## ACTIVITIES
1 > Translate this sentence from the post-processing thread into Spanish: "Could you provide the required post-processing steps to correctly extract the bounding boxes?"
2 > Return the part of the post-processing thread starting with "Could you provide" and going on through "relative to anchors.".
3 > In the post-processing thread, how is the output of ssd mobilenet v2 expressed?

+++ PROVIDED PASSAGE +++

Open cypamigon opened 1 week ago
I've tried to look into the C code at stm32ai_application_code/object_detection/Application/STM32H747I-DISCO/Src/CM7/app_postprocess.c
to see how they are post-processing the output of the model using the objdetect_ssd_st_pp_process()
function. However, this function comes from a precompiled library so I can't see the content.
In the README of this project, it is specified that some post-processing is required to extract the proper bounding box coordinates: "In the context of Object detections model there are several filtering algorithms to apply at the output of the model in order to get the proper bounding boxes."
Could you provide the required post-processing steps to correctly extract the bounding boxes?
Hi,
the output of ssd mobilenet v2 is expressed in anchors and relative bounding box. What you found so far is the array of bounding box, but this array of bounding box needs to be set relative to anchors.
From what I recall, each final bounding box n can be found using the bbox[n] , anchor[n] and prediction[n].

+++ ENTRIES PROVIDED +++

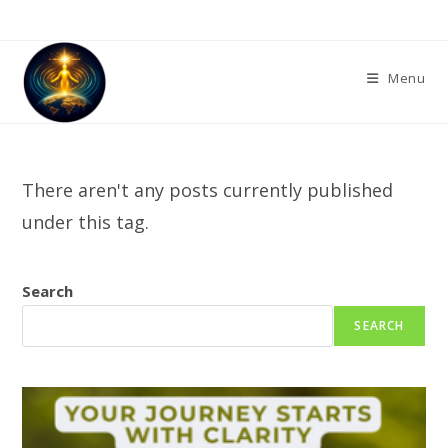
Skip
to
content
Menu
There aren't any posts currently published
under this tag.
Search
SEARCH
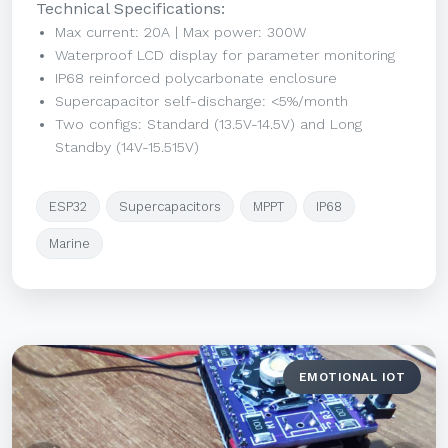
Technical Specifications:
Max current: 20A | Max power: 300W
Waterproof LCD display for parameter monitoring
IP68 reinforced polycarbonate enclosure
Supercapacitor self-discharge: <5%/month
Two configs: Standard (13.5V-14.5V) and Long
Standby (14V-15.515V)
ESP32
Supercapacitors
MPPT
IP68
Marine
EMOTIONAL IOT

+++

## SOLUTION LIST
1 > ¿Podrían proporcionar los pasos de posprocesamiento necesarios para extraer correctamente los cuadros delimitadores?

2 >
Could you provide the required post-processing steps to correctly extract the bounding boxes?
Hi,
the output of ssd mobilenet v2 is expressed in anchors and relative bounding box. What you found so far is the array of bounding box, but this array of bounding box needs to be set relative to anchors.

3 > It is expressed in anchors and relative bounding box.